Também foram apresentados, como principal contribuição, esclarecimentos sobre a atividade de teste de software aplicado à Orientação a Objetos, que fornece uma infra-estrutura para capturar informações, realizar verificações e monitorar a execução das aplicações de forma dinâmica sem a necessidade de alteração do código fonte. Isto é possível graças à composição de um conjunto de metaobjetos, coordenados por um gerenciador, que monitora a execução da aplicação, dinamicamente, realizando a análise e a visualização dos resultados sem interferir no seu código, como foi discutido no tópico de reflexão computacional.
O mecanismo de Reflexão Computacional possibilita que interceptações de métodos sejam estabelecidas e supridas de forma dinâmica, sem afetar o funcionamento próprio das classes interceptadas, eliminando, assim, a possibilidade de deixar erros nas aplicações durante o processo de teste. A implementação da estratégia de teste dinâmico de caminho, aplicando conceitos de teste baseado em estado, fornece ao testador uma visão do estado da classe sob teste, antes e após a execução dos métodos requeridos para monitoração, bem como uma visão textual de todo o caminho executado pela aplicação, mostrando todos os métodos executados e os respectivos estados, de maneira ordenada.
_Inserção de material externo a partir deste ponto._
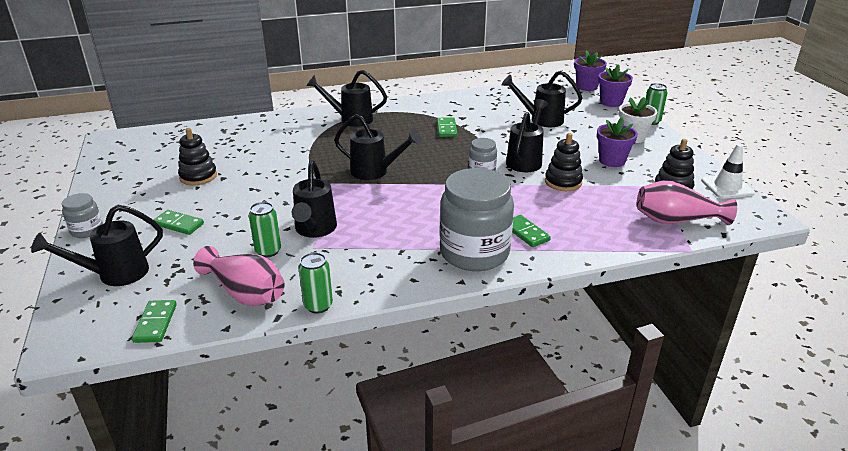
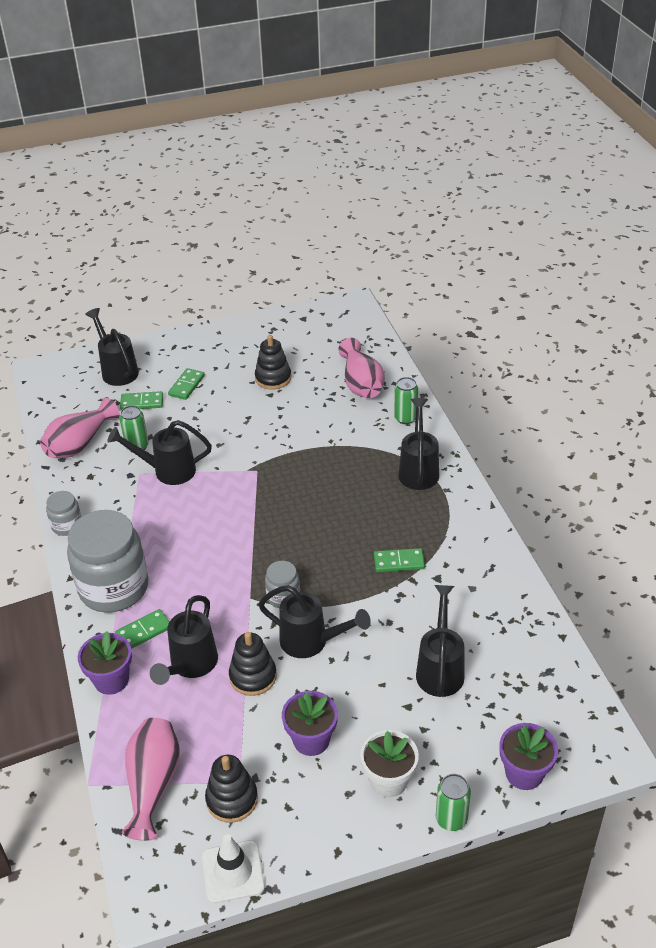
camera: 90 degrees right, 10 degrees up
(87, 230) = (182, 339): grey jar -> grey jar (67, 525)
(155, 323) = (52, 405): green domino -> green domino (142, 402)
(233, 137) = (361, 383): none -> pink vase
(318, 306) = (54, 488): green can -> green can (405, 418)
(375, 172) = (281, 503): black watering can -> black watering can (190, 666)
(586, 87) = (588, 746): purple flower pot -> purple flower pot (111, 680)

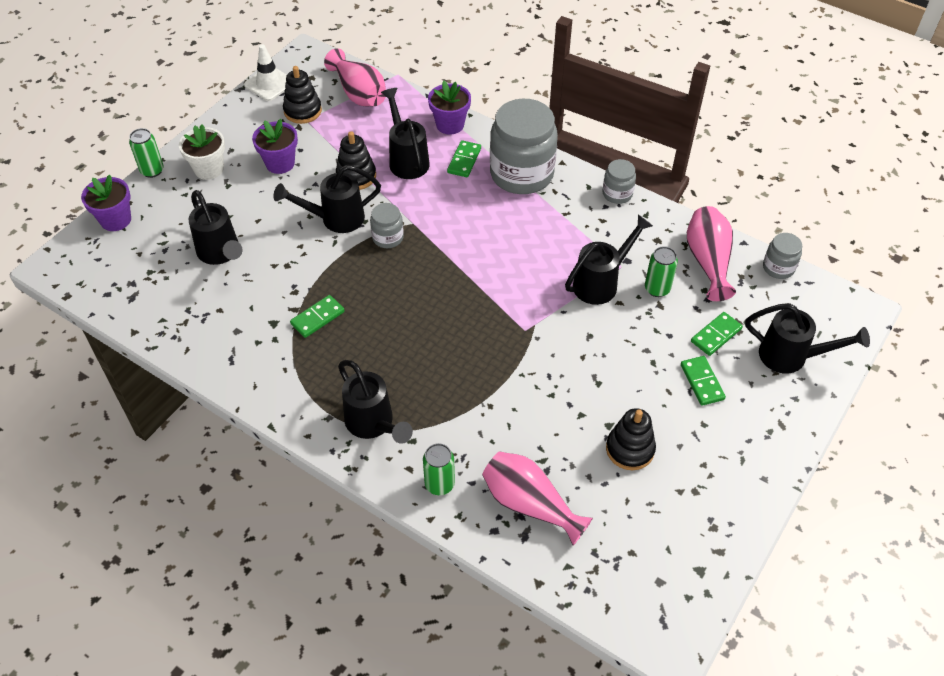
camera: 140 degrees right, 10 degrees up
(44, 416) = (778, 268): none -> grey jar

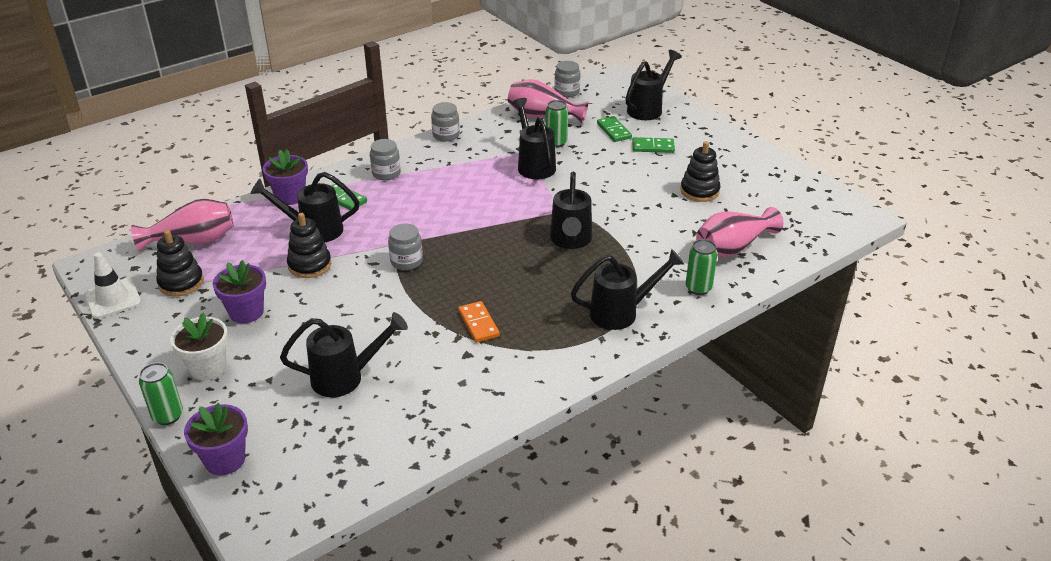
camera: 70 degrees left, 15 degrees down
(317, 318) = (478, 324): green domino -> orange domino
(335, 219) = (357, 289): black watering can -> black watering can (570, 241)
(521, 174) = (386, 173): grey jar -> grey jar, size x0.47

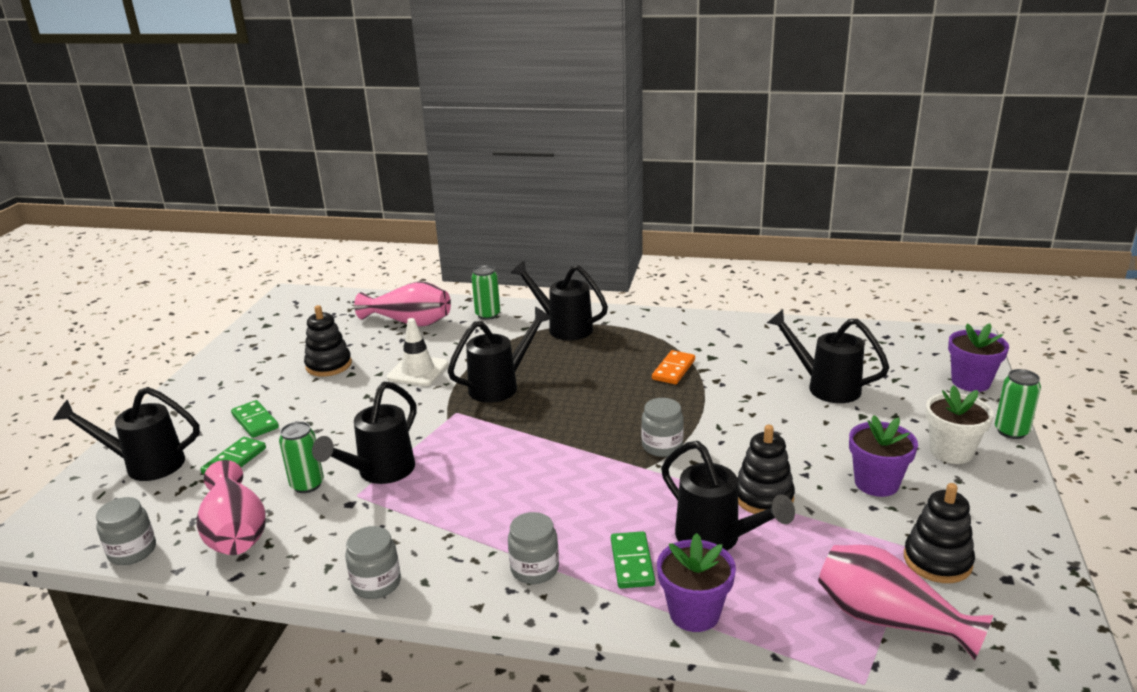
camera: 130 degrees left, 10 degrees down
(113, 299) = (1044, 588): white traffic cone -> white traffic cone (418, 371)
Concluímos com este artigo que é necessário estimular, não somente o meio acadêmico praticante, mas todas as pessoas interessadas no tema Testes de Software aplicados à Orientação a Objetos, a proposição de debates em listas de discussão e novos artigos a fim de obter um maior entendimento do assunto em ambas as partes.
6. Referências
1. BINDER, R. V. "The FREE approach to testing object - oriented software: an overview. Chicago: RBSC Corporation., 1994. Disponível em: <http://www.rbsc.com/pages//onlineix.html>. Acesso em: 07 out. 2003.
2. PINTO, I. M.; PRICE, A. A. Um sistema de apoio ao teste de programas orientados a objetos . In: SBES - XII SIMPÓSIO BRASILEIRO DE ENGENHARIA DE SOFTWARE, 1998, Maringá. Anais. Maringá, XII SIMPÓSIO BRASILEIRO DE ENGENHARIA DE SOFTWARE, 1998. v.1, p.87-102.
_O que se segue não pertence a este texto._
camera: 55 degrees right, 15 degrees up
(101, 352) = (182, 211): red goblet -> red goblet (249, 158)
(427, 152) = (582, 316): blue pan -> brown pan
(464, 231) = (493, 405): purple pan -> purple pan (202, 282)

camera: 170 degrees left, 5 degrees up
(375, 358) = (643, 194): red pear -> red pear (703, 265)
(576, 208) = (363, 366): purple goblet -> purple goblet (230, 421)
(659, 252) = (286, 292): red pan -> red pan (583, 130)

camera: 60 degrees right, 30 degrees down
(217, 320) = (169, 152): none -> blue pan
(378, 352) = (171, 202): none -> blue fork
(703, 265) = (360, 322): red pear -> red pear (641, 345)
3. PRESSMAN, R. S. Engenharia de software . São Paulo: Makron Books do Brasil, 1995. p.786.
4. SILVEIRA, F. F. Ferramenta de apoio ao teste de aplicações java baseada em reflexão computacional . Disponível em: <http://www.inf.ufrgs.br/pos/SemanaAcademica/
Semana2000/FabioSilveira>. Acesso em: 20 set. 2003.
5. WERLANG, D. Ferramenta de teste de software implementada em ambiente multiparadigma . Disponível em: <http://www.inf.ufrgs.br/pos/
SemanaAcademica/
Semana99/denisemw/denisemw.html>. Acesso em: 13 set. 2003.